COLLECTED DATA:
□ □ □ □
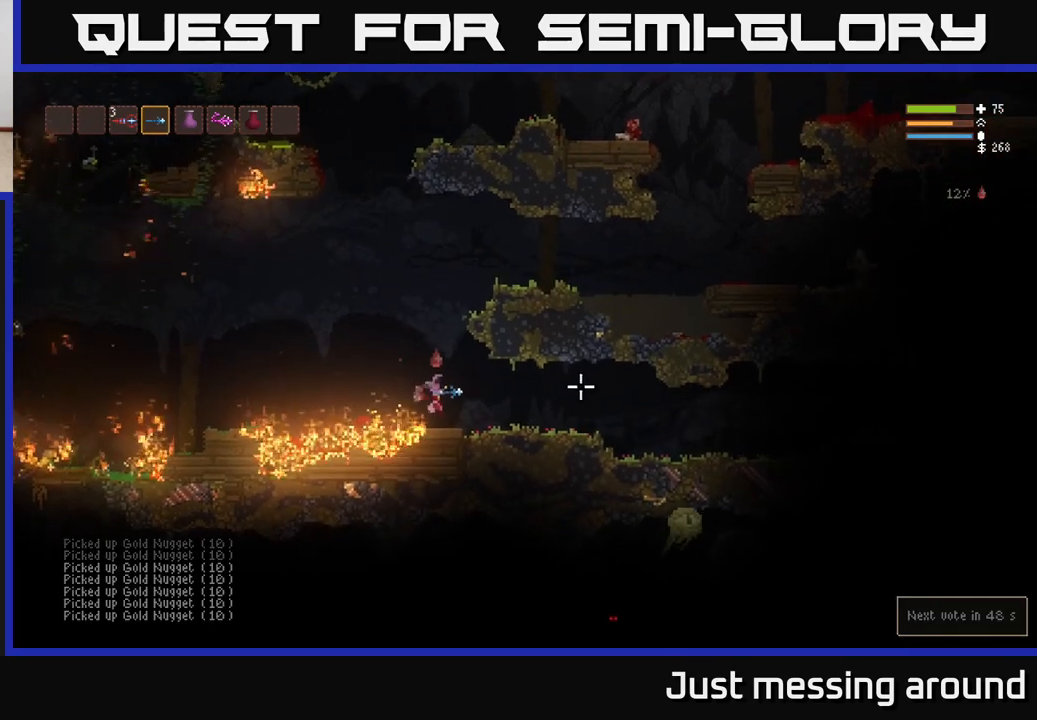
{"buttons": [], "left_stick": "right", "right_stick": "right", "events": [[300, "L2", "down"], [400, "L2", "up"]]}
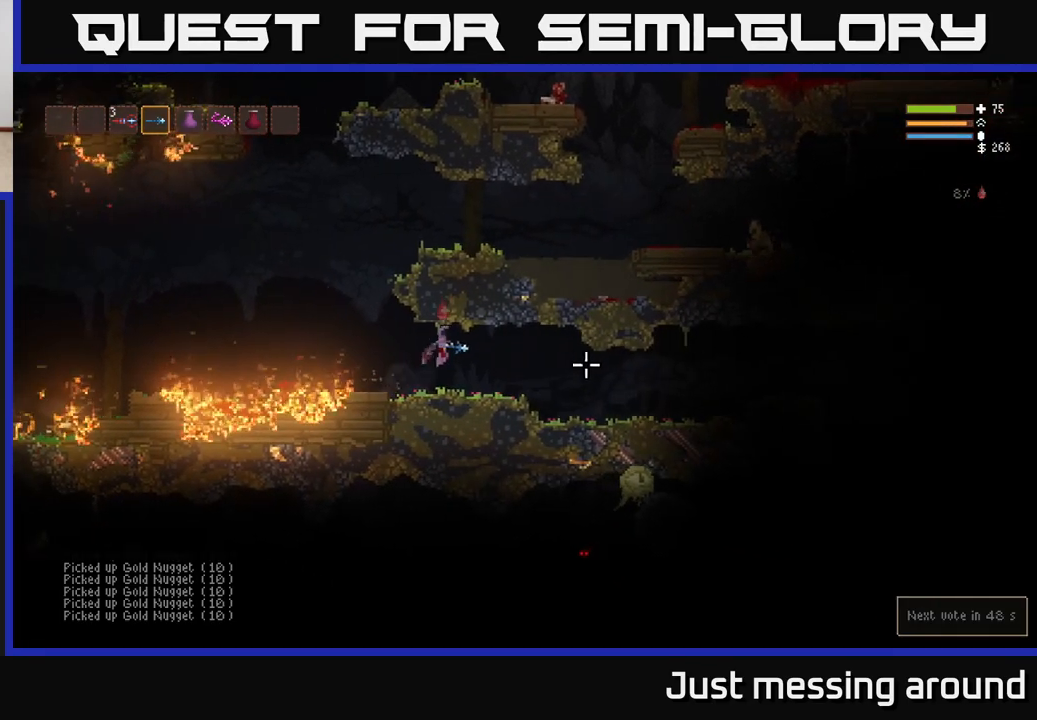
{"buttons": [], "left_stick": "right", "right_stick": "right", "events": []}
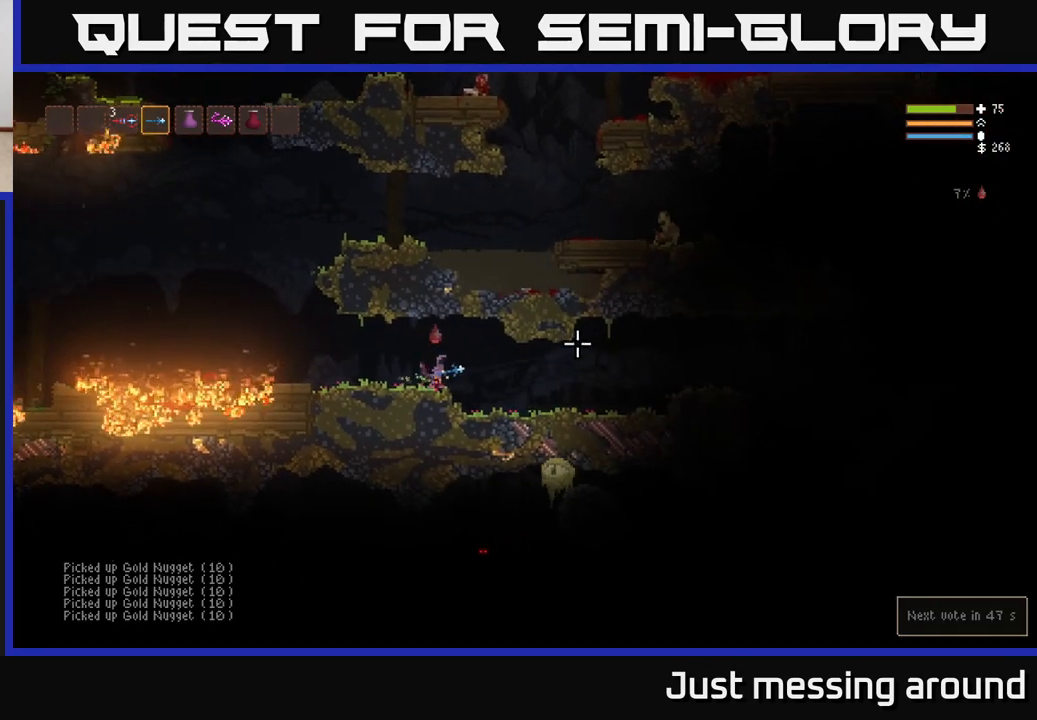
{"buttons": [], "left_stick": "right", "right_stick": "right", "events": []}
□ □ □ □
EXERCISE INSTRUCTIONS:
Without the pictures, return the whole of the data exactly as given.

WRITTEN RESPONSE:
{"buttons": [], "left_stick": "right", "right_stick": "right", "events": [[300, "L2", "down"], [400, "L2", "up"]]}
{"buttons": [], "left_stick": "right", "right_stick": "right", "events": []}
{"buttons": [], "left_stick": "right", "right_stick": "right", "events": []}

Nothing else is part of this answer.